**Task**
Would you copy out, exactly as written, each line from the one containing "M111,1515L300,1615L724,1858" to the end of the records below?

[Excerpted data Boundary: Start]

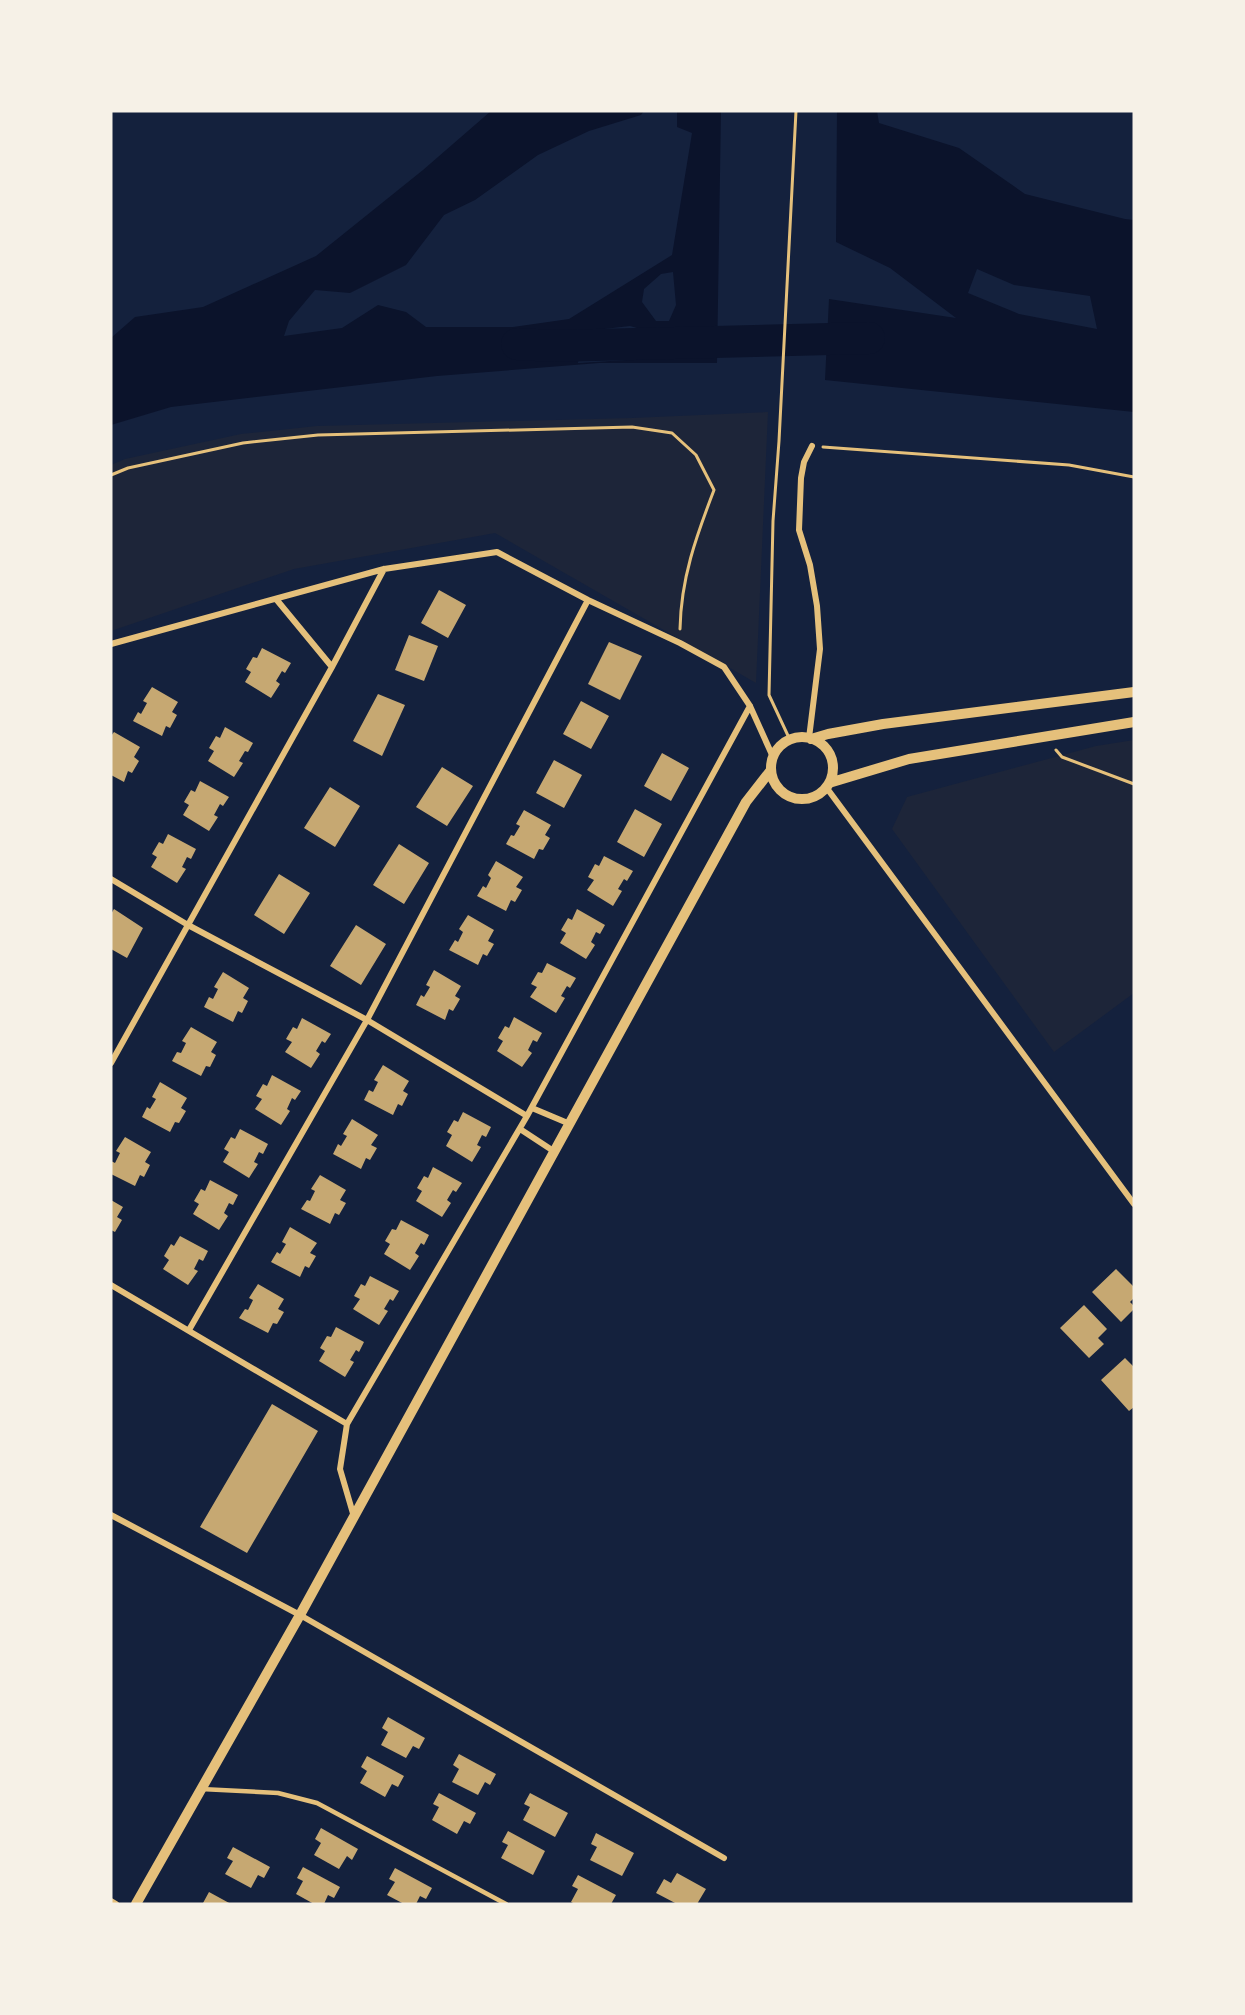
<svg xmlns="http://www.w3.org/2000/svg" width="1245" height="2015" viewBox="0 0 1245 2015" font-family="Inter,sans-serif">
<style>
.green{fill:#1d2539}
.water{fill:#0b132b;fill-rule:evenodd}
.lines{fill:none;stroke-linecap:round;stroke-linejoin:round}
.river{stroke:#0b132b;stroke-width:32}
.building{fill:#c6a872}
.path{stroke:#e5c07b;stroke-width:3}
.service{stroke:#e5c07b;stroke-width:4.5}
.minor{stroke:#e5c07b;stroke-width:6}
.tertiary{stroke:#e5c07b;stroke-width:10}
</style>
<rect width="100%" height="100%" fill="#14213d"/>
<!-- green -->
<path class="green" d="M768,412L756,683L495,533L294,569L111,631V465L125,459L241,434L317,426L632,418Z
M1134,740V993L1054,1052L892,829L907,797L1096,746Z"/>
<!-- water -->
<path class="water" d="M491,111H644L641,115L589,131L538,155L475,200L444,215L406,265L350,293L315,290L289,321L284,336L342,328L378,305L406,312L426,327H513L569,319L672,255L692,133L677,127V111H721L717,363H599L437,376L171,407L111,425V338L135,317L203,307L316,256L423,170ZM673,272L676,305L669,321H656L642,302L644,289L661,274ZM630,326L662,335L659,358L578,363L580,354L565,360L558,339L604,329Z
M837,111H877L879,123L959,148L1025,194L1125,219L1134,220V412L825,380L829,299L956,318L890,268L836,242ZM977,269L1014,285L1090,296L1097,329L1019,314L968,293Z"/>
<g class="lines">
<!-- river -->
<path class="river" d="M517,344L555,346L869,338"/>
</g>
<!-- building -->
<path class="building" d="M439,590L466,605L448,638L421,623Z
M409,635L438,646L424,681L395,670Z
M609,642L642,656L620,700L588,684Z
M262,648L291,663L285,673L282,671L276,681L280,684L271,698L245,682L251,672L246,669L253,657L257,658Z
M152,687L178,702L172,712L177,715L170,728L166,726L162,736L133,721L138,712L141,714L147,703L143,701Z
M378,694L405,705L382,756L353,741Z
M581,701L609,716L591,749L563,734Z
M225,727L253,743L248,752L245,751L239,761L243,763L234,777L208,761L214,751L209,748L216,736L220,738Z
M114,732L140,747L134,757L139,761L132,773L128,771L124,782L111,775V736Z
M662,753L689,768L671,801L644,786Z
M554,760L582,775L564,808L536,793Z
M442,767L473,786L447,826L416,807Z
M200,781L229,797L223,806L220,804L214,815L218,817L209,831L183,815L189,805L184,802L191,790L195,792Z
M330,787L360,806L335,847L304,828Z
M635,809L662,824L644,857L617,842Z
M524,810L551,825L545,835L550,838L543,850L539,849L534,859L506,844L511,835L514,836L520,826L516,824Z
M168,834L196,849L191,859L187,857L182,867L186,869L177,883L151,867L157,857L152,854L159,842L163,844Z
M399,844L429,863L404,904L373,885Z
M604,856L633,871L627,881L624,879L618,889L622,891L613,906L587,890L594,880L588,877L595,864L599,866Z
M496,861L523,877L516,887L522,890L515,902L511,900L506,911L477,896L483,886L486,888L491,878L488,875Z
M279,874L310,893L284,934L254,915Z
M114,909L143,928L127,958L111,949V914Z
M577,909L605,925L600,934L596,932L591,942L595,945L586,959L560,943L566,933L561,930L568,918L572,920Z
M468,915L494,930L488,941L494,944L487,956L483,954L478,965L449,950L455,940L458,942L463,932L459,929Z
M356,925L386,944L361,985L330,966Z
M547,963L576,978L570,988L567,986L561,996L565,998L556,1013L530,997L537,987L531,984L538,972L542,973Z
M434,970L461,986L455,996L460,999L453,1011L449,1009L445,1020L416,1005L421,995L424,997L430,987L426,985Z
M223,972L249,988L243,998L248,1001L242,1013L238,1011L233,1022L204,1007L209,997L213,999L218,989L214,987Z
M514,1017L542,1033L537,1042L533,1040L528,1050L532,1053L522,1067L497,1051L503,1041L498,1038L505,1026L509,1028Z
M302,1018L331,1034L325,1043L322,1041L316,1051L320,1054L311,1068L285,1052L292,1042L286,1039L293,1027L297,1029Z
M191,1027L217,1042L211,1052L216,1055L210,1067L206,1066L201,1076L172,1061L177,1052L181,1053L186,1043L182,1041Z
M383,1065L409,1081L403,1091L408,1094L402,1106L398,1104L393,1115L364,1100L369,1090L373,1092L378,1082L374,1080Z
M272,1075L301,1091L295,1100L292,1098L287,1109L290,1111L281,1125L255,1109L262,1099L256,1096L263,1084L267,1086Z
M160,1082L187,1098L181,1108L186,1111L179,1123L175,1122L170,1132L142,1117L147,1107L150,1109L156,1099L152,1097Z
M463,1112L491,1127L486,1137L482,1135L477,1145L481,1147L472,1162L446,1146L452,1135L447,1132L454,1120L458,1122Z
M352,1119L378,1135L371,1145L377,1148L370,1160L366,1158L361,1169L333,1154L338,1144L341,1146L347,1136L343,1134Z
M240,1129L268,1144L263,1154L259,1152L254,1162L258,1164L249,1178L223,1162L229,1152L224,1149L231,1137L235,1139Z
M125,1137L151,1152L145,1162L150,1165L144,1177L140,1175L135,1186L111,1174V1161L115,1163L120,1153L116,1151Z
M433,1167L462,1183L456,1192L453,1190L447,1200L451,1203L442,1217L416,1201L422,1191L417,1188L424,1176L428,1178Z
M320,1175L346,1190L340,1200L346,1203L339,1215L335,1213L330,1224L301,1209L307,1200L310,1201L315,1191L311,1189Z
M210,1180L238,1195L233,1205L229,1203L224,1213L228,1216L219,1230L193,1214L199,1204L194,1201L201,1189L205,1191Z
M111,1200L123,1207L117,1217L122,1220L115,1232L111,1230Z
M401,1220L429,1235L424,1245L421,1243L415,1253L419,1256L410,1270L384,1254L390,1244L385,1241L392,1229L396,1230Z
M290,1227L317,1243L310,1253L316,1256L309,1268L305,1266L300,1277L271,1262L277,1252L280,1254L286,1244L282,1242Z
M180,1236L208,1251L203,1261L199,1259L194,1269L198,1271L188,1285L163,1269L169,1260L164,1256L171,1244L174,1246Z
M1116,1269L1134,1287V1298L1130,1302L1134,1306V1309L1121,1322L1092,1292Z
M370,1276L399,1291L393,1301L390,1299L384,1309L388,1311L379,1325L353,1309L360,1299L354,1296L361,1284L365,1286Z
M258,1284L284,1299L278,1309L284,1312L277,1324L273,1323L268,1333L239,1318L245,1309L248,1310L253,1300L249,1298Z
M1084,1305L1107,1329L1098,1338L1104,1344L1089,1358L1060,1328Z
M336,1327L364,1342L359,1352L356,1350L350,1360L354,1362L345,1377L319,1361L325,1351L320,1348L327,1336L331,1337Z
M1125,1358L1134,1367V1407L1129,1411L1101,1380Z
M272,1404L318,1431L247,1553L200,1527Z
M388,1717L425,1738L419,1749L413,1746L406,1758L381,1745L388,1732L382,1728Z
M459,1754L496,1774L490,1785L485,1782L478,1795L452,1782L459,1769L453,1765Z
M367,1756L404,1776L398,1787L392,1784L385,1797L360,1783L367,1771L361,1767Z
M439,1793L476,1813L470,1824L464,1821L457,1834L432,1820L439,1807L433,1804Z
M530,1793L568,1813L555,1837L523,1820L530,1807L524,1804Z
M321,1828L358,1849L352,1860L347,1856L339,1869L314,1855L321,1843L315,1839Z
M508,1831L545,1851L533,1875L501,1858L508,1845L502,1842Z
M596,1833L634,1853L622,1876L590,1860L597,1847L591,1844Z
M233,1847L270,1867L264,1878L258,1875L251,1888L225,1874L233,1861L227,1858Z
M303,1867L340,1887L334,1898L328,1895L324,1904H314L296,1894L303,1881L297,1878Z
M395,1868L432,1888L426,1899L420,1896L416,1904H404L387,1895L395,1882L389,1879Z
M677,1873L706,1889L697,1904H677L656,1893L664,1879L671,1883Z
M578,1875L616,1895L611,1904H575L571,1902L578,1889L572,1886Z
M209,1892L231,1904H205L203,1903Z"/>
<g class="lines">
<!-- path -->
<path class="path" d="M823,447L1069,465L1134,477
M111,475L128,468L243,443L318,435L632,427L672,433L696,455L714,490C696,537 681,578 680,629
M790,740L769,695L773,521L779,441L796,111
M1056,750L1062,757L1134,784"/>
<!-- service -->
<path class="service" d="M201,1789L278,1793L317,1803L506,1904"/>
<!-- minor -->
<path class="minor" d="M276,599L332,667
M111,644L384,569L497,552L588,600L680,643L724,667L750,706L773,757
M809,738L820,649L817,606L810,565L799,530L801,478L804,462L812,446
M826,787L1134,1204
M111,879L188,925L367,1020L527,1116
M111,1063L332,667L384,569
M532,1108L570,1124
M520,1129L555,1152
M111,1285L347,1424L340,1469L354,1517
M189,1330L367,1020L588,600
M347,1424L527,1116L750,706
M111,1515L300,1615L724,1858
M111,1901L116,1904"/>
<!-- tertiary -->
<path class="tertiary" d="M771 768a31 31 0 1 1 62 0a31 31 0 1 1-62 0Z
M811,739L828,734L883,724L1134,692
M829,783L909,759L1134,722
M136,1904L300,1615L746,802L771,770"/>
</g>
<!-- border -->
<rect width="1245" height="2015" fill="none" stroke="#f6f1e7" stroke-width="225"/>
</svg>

[Excerpted data Boundary: End]

**Solution to this problem**
M111,1515L300,1615L724,1858
M111,1901L116,1904"/>
<!-- tertiary -->
<path class="tertiary" d="M771 768a31 31 0 1 1 62 0a31 31 0 1 1-62 0Z
M811,739L828,734L883,724L1134,692
M829,783L909,759L1134,722
M136,1904L300,1615L746,802L771,770"/>
</g>
<!-- border -->
<rect width="1245" height="2015" fill="none" stroke="#f6f1e7" stroke-width="225"/>
</svg>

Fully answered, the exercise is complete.